Two states west, Mitzie Bickers is, in the words of Jackson Mayor Tony Yarber, “A kingmaker”. After the death of Mayor Chokwe Lumumba, Bickers supported Yarber in the 2014 special election. She donated $14,000 to his campaign with E.R. Mitchell donating another $10,000. According to a sexual harassment lawsuit filed by Yarber’s secretary, Bickers threw a fundraiser for Yarber at a New Orleans strip club, featuring “Strippers wearing only body paint.” In 2015 Coleman alleges that Bickers met with her to let her know that, “Mayor Yarber had decided that she would get the EPA Consent Decree Management Contract with a partner of her choosing.”
The bid was rejected by the Jackson City Council citing concerns that the contractors had inappropriate influence with the mayor.
Another connection uncovered by the AJC was our own commissioner of the Watershed Management Department: Keisha Powell. According to Coleman’s lawsuit Powell was on a city contracts evaluation committee and steered many contracts toward certain bidding groups. In an interview with the AJC and Channel 2 Coleman said, “I’m not saying that I heard that she was steering contracts, I’m saying I was in there when she steered contracts.” Amongst them was a sewer rebuild contract that Coleman alleges Powell steered toward a group that included Bickers. Powell has denied all wrongdoing, and Mayor Reed has stated that Powell has his “full confidence”.
Mayor Reed has been neither directly nor indirectly implicated in these charges, nor have we learned who received the payments.

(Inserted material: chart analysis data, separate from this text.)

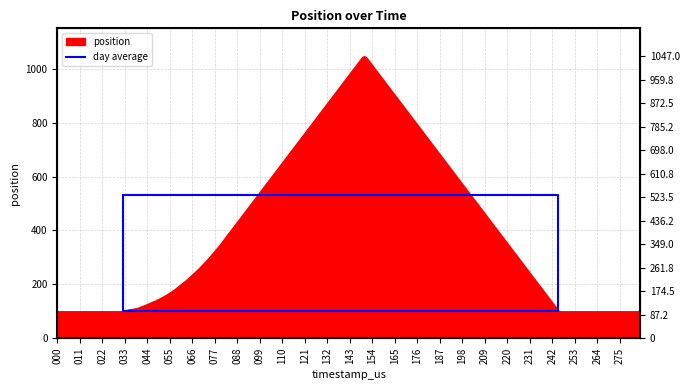

Does the chart have visible grid lines?

Yes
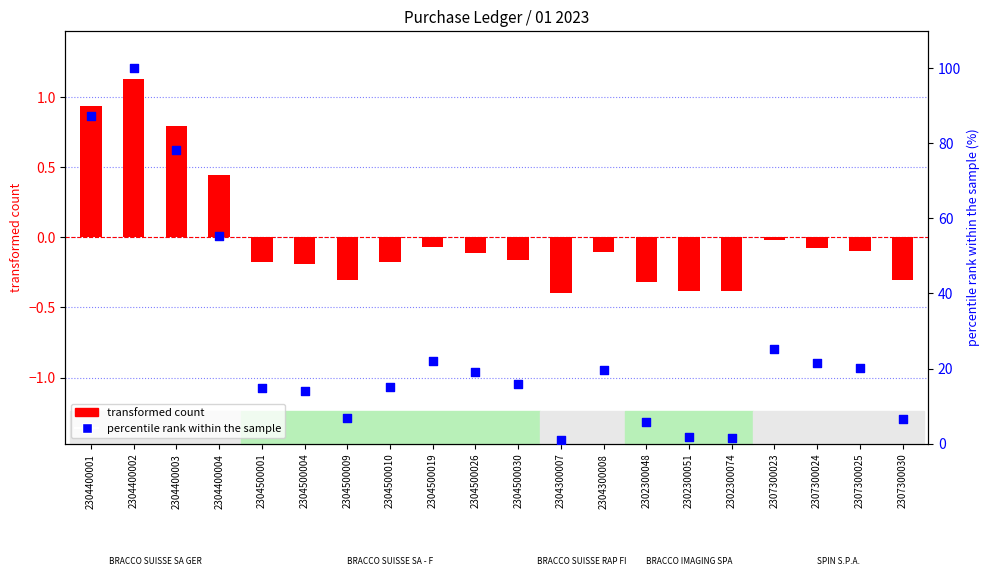

Which series contains the lowest Y value?

transformed count (M€ vs mean)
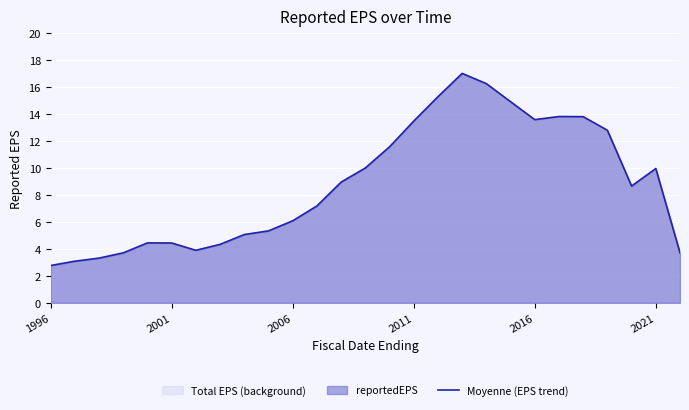

What value does the data have at 2001?

4.4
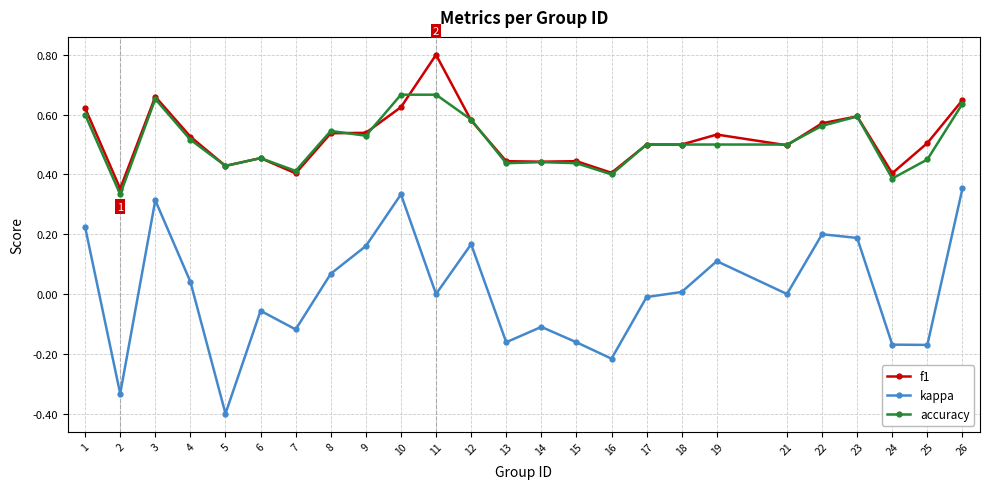

Where is the first local minimum for f1?

2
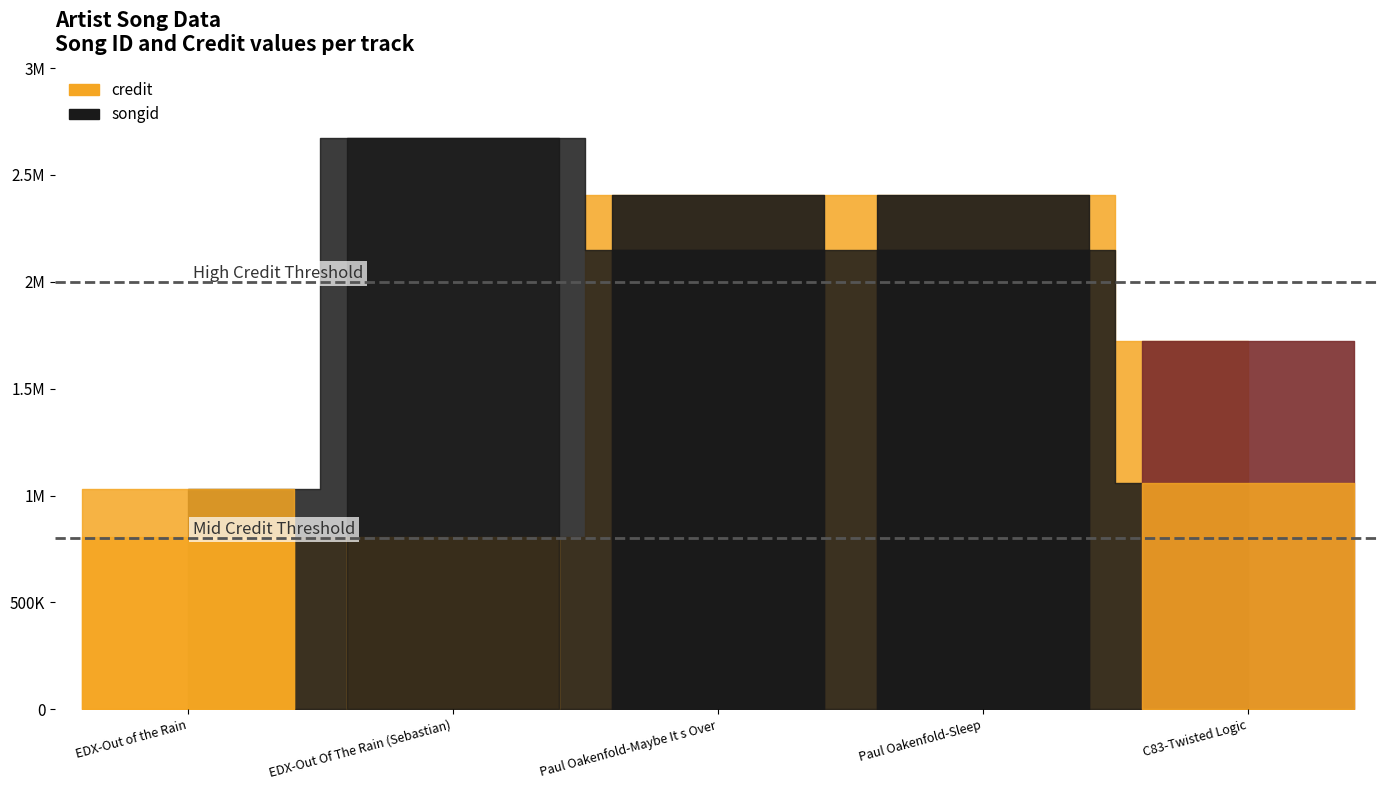

Rank the series by their average value, from highest to lowest.

songid, credit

When the city of Atlanta released 1.47 million documents related to the case, the mayor gave a 40 minute press conference. When he was asked if he had ever taken a bribe he gave an answer that has done a pretty good job of shutting down suspicions for many. “I have poured myself into this job, I have wanted to be Mayor of Atlanta since I was 13, do you think I would throw my life away for some short-term gratification?” Even long-time Reed critic Bill Torpy was convinced, though he did question his defensiveness.
At this point we still don’t know who Mitchell was paying in the city. And while Mitchell did admit that the money was intended to be spread around, there is no evidence it even reached the level of COO or Chief of Staff, officially the two positions that report directly to the Mayor. Another important point, is that so far, no one in the Mayor’s race has been implicated either. Though Peter Aman was Atlanta COO during the first two years the payments were taking place, he has faced no accusations of corruption.
When Adam Smith was fired his computer and phone were taken by the FBI. However; former federal prosecutor Zhara S Karinshak told the AJC this doesn’t necessarily mean that he is a suspect, “At this point you don’t know that he’s the target, he might just be the guy with all the papers.” She also told them, “The Feds are following the trail, and wherever Hansel and Gretel have been then that’s where they’ll follow it,” adding, “The FBI didn’t fire him, the city did.”
What we know for sure is that this is far from over. Bickers couldn’t possibly have been the city official mentioned as she resigned in 2013 and the payments lasted until 2015, and neither law experts or long time reporters believe that this ends with Smith. As for Keisha Powell, we do not know whether or not she is a subject of the investigation.
We will update this article as more is revealed.
Disclaimer: the author of this piece was the Field Director for the Mayor’s re-election campaign from August to November 2013.